Croatia has some of its food products protected at both a national and European level, their status designated by their unique place of origin. Soparnik (Poljički Soparnik) is just one of them.
From the deep-flavoured red wine grown on the southerly coast and brilliant whites made more northerly and inland to some of the best prosciutto and olive oil you will ever try, quite a bit of produce from small Croatia punches above its weight on the global stage. Meals of fresh fish and seafood, eaten in sight of a stunning seaside sunset, grand and smokey barbeques, succulent whole lamb roasted on a spit and the rustic theatre of peka are just some of the memorable gastronomic treats experienced by visitors to the country. But, not many outside Croatia will ever tell you of an unforgettable vegetarian and Croatian meal they had while here.

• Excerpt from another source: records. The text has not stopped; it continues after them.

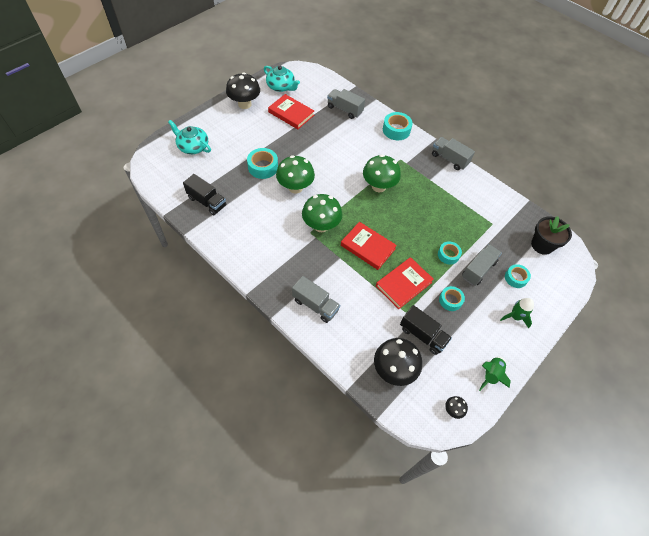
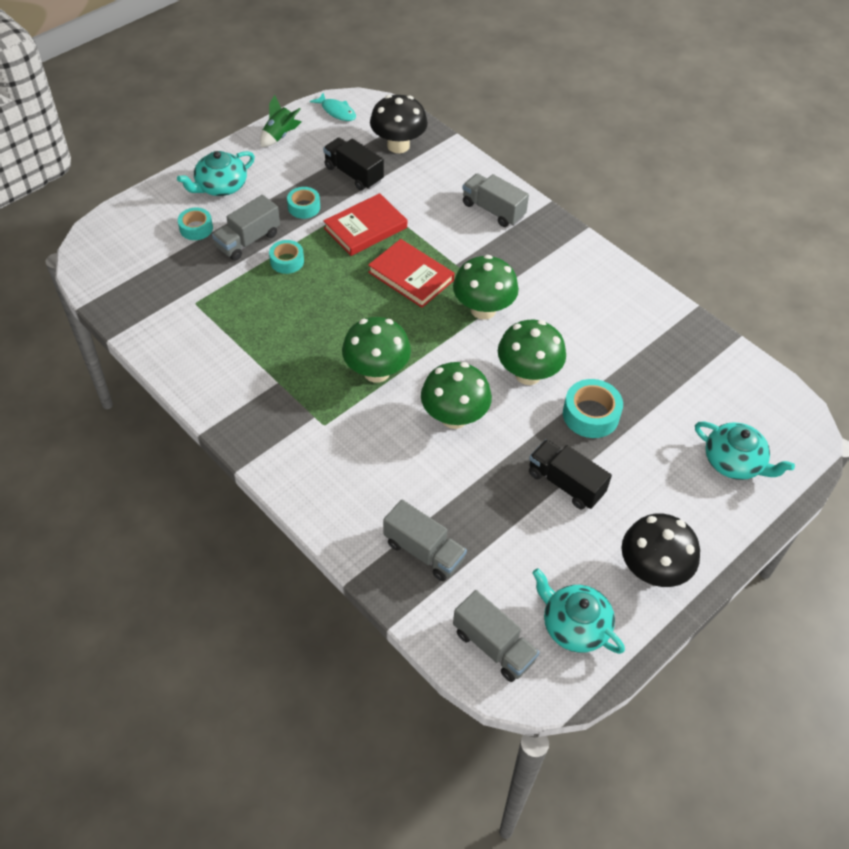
camera: 175 degrees left, 5 degrees down
(207, 202) = (677, 354): black truck -> black truck (565, 483)
(291, 113) = (545, 541): red book -> none
(335, 164) = (454, 417): none -> green mushroom
(396, 130) = (317, 493): turquoise tape -> none
(449, 159) = (225, 422): grey truck -> grey truck (493, 646)
(453, 410) = (336, 111): black mushroom -> turquoise fish
(515, 317) = (220, 186): green rocket -> turquoise teapot
(542, 245) = (129, 269): black flower pot -> none

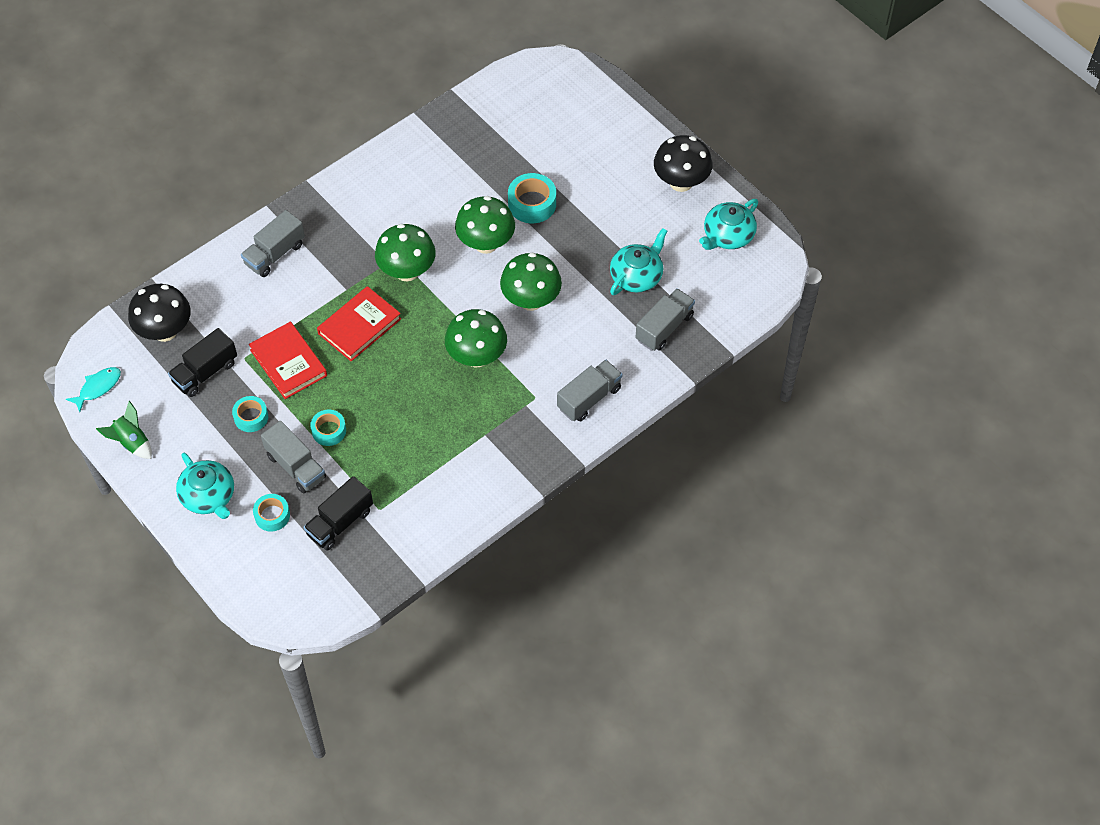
camera: 85 degrees left, 5 degrees up
(493, 646) = (745, 287): grey truck -> grey truck (589, 398)
(565, 483) = (601, 228): black truck -> black truck (340, 522)
(734, 462) = (582, 116): turquoise teapot -> turquoise teapot (637, 276)

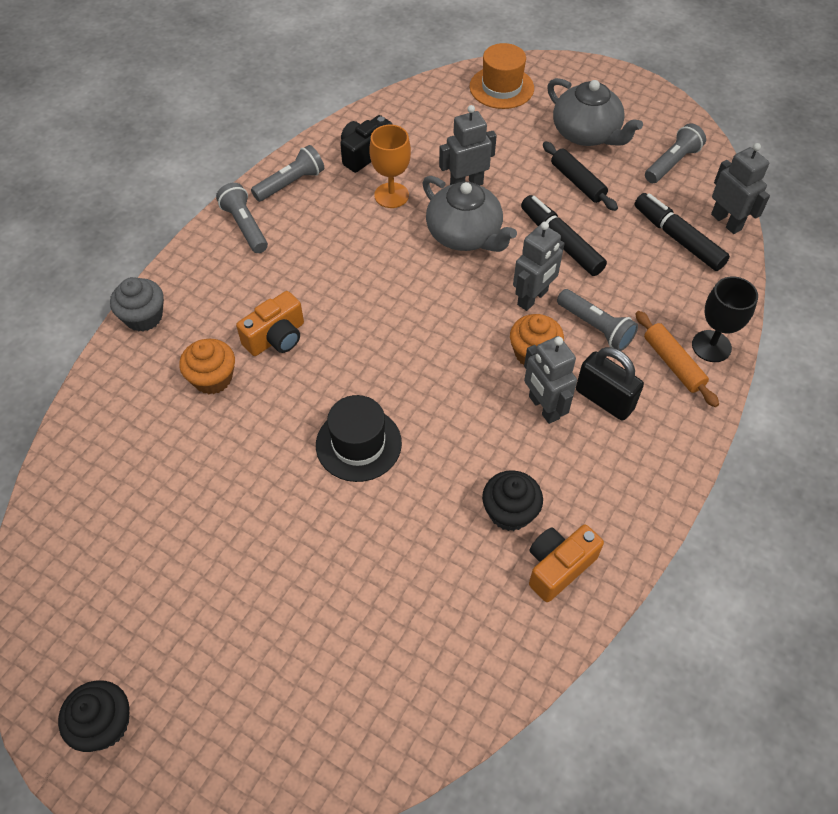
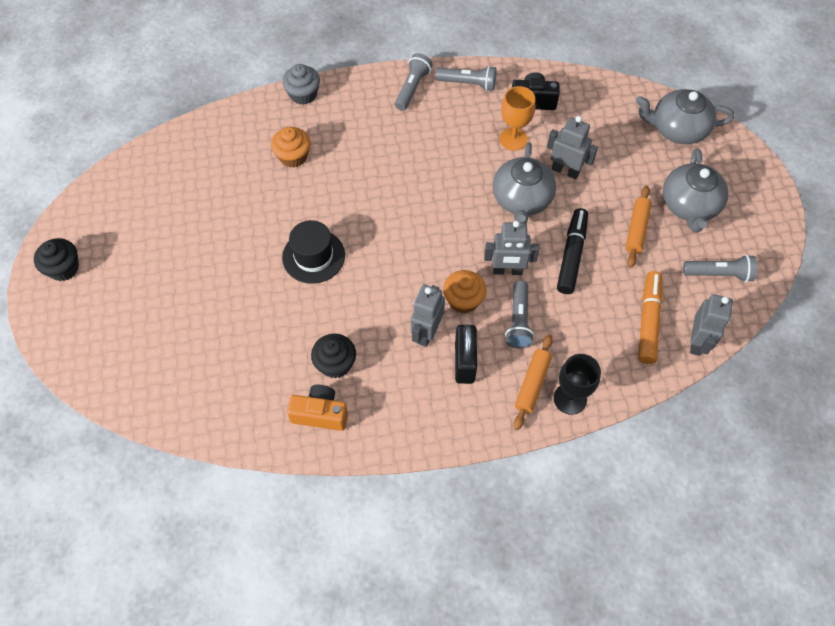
camera: 50 degrees right, 5 degrees up
(276, 337) = (348, 164): orange camera -> none
(501, 87) = (677, 129): orange hat -> grey teapot
(577, 182) = (636, 230): black rolling pin -> orange rolling pin
(677, 238) = (648, 321): black marker -> orange marker

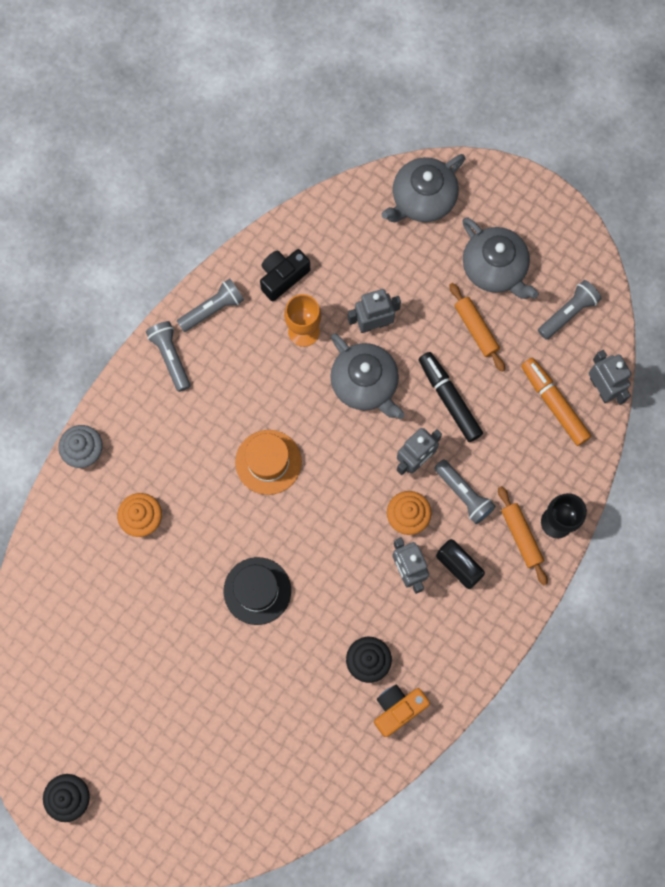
camera: 45 degrees left, 15 degrees up
(406, 191) = (268, 462): none -> orange hat

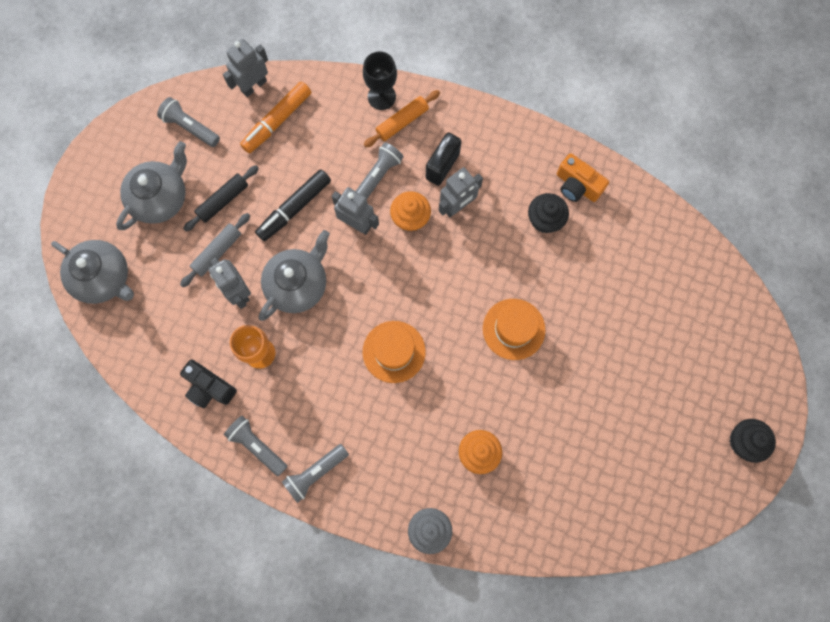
camera: 105 degrees left, 0 degrees up
(257, 591) = (513, 329): black hat -> orange hat
(421, 312) = (217, 252): none -> grey rolling pin
(476, 329) = (223, 200): orange rolling pin -> black rolling pin

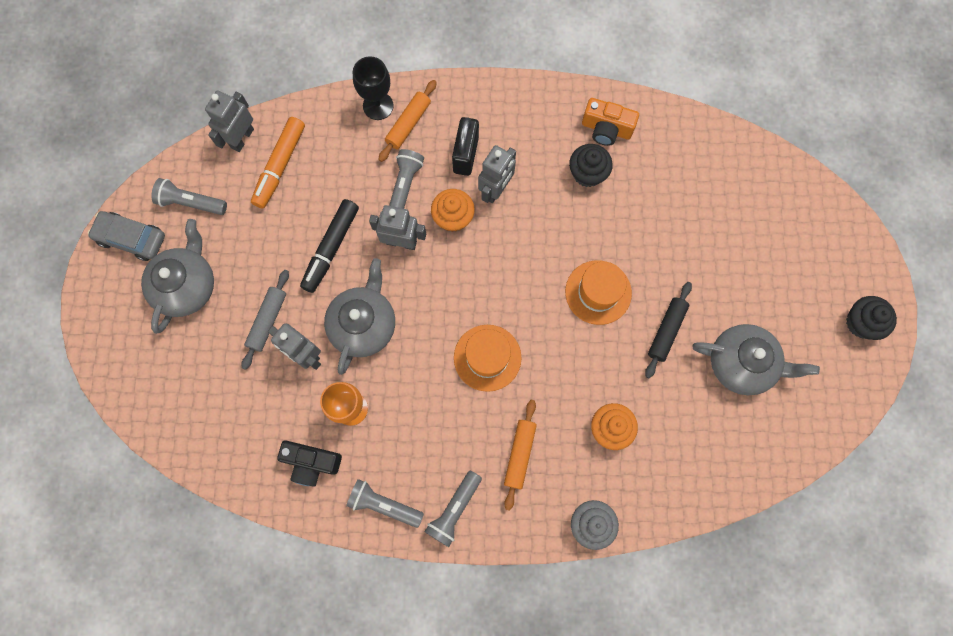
camera: 20 degrees left, 0 degrees up
(103, 278) = (157, 389): grey teapot -> grey teapot (742, 363)
(129, 141) = (131, 238): none -> grey car
(223, 200) = (254, 266): black rolling pin -> black rolling pin (666, 331)
(390, 446) = (519, 454): none -> orange rolling pin

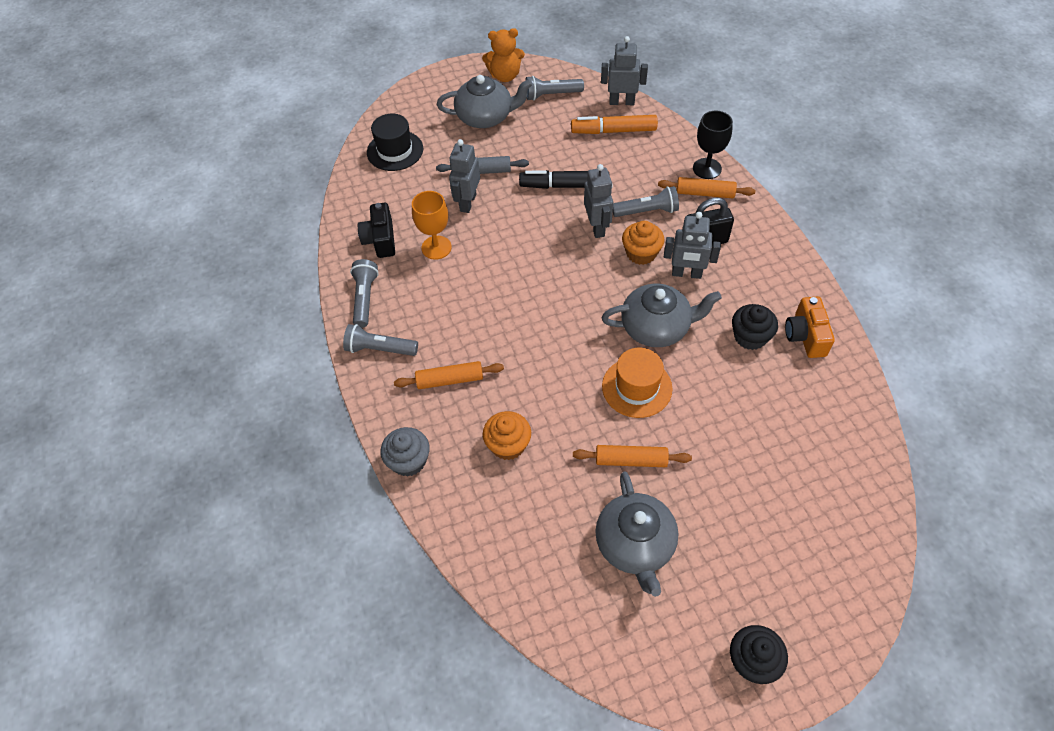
camera: 70 degrees right, 20 degrees down
(131, 238) = (505, 76): grey car -> orange teddy bear
(186, 403) = (395, 151): none -> black hat
(191, 203) = (552, 95): grey flashlight -> grey flashlight turned 90 degrees counterclockwise
(364, 324) = (511, 229): grey teapot -> grey teapot (656, 327)
(487, 357) = (527, 323): orange hat -> none
(666, 331) = (631, 460): black rolling pin -> orange rolling pin

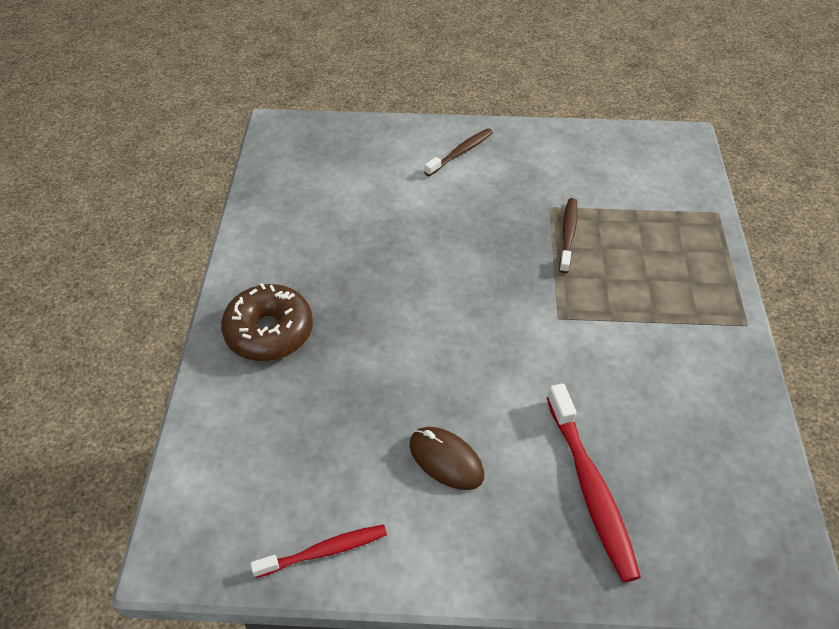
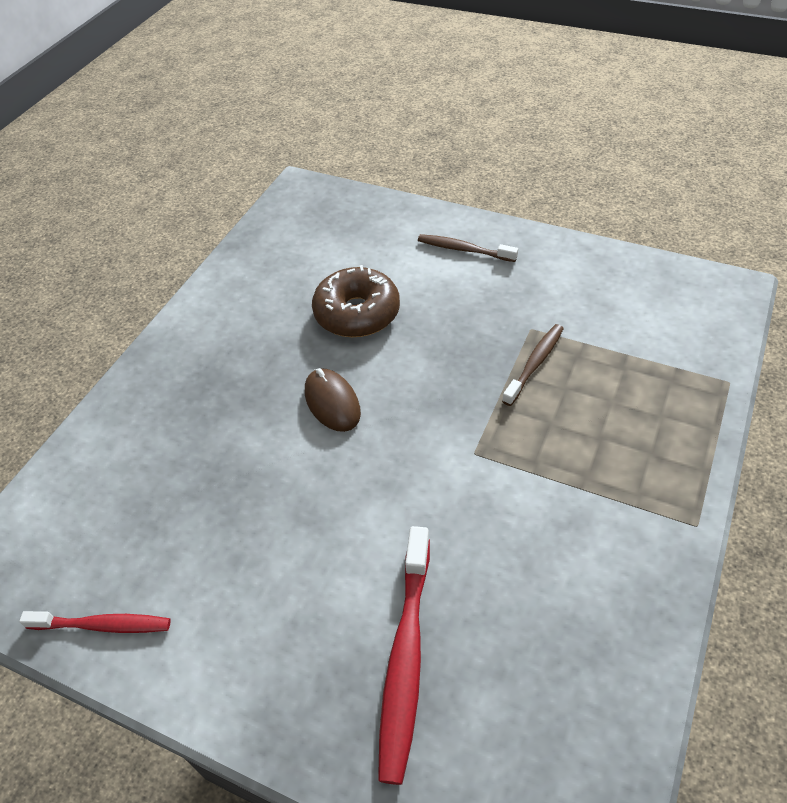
camera: 25 degrees right, 0 degrees up
(269, 332) = (179, 386): brown donut -> brown donut (357, 313)
(446, 460) = (271, 571): brown mouse -> brown mouse (332, 402)
(460, 153) = (464, 250): brown toothbrush -> brown toothbrush turned 135 degrees counterclockwise

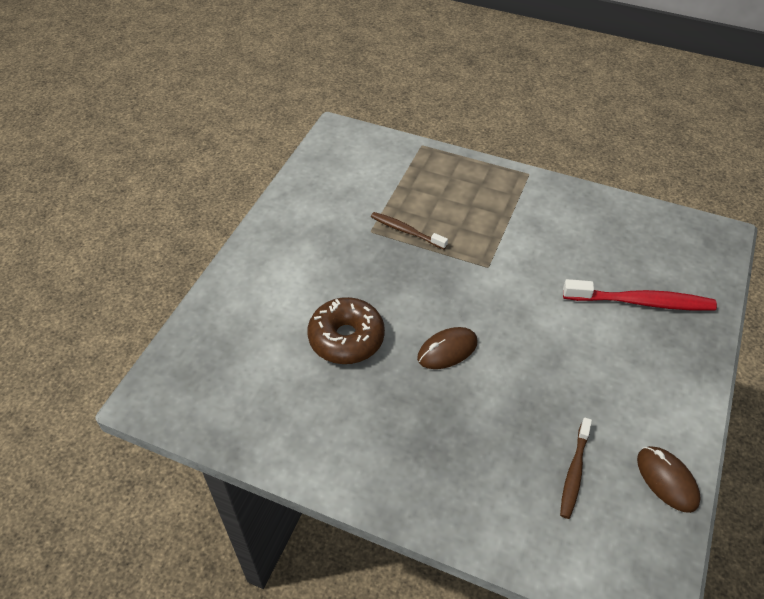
camera: 95 degrees left, 0 degrees up
(102, 625) = (667, 480): red toothbrush -> brown mouse
(464, 250) = (274, 265): brown toothbrush -> brown toothbrush (574, 471)

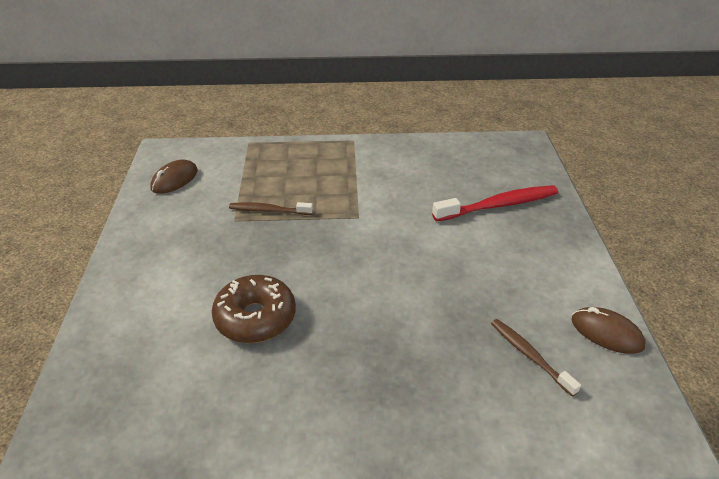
camera: 25 degrees left, 10 degrees down
(447, 350) = (359, 295): brown mouse -> brown mouse (174, 180)
(574, 471) = (530, 356): brown toothbrush -> brown toothbrush turned 150 degrees clockwise

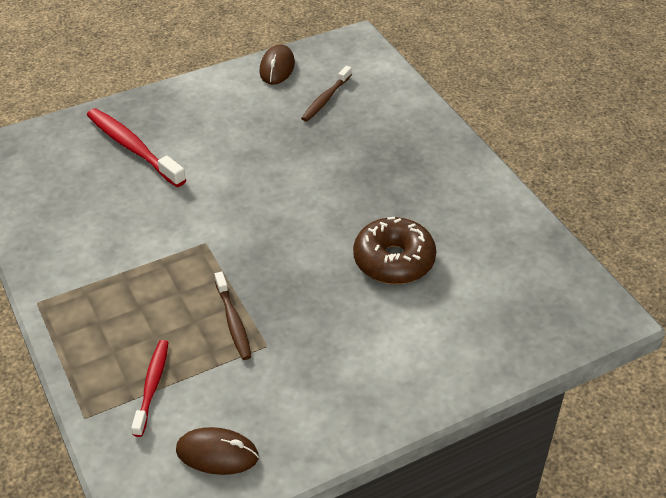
camera: 115 degrees left, 5 degrees up
(246, 167) = (152, 387): none -> red toothbrush

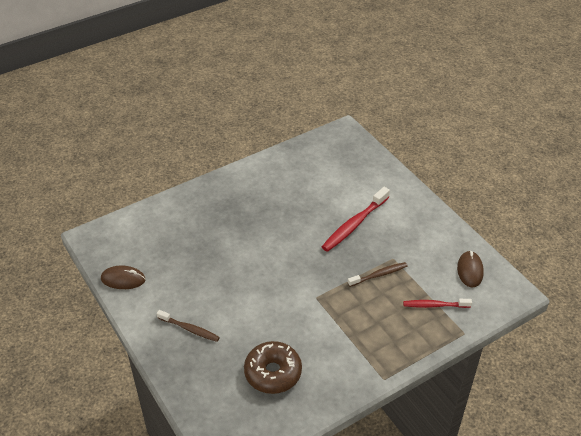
camera: 95 degrees left, 0 degrees up
(133, 148) = (222, 354): red toothbrush -> red toothbrush (355, 224)
(326, 99) = (163, 248): brown toothbrush -> brown toothbrush (189, 329)
(394, 260) = (318, 208): brown donut -> brown donut (273, 373)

Truth be told, although Croats grow and eat lots of vegetables, they're not well known for vegetarian meals. Catering for vegetarian visitors has improved dramatically over the last decade, especially in seaside restaurants. But, further inland, your choice can frequently be limited to the non-meat, pastry-heavy offer of the nearest bakery, often (Bosnian/Turkish) burek. Although slightly more upscale, unless you're of Croatian descent and your palette unconsciously governed in some way by patriotism, there's no way you're going to get excited by the culinary non-event that is štrukli.
No repute of an unforgettable vegetarian meal ever travels simply because very few visitors ever experience Croatia's greatest vegetarian creation. It is called soparnik and not only is it Croatia's best vegetarian treat, but it is also arguably the country's best, most-flavoursome and most unique snack of all.
Unlike the excessive amounts of pastry that surround or base almost everything you can buy in a Croatian bakery, soparnik has just two very thin layers of pastry sitting atop and below its filling. Traditionally baked in a huge, circular portion inside a giant peka or the kind of oven used to make proper pizza, it looks quite dainty and delicate when cut into diamond-shaped portions. But, it packs a powerful punch of flavour. Its filling is comprised of the spinach-like leaves of ubiquitously-used chard blitva, onions, parsley and garlic (the latter sometimes included in the filling or otherwise sprinkled on top after its baking, alongside a brushing of olive oil).
The reason it is rarely tried by visitors is that it's tough to make and the experts at doing so come from a seldom-visited part of inland Dalmatia. It comes from the Poljica area, near Omiš and is a truly unique Croatian specialty. If you only try one pastry dish while in Croatia (and, if you can find it), it should definitely be the incredible soparnik.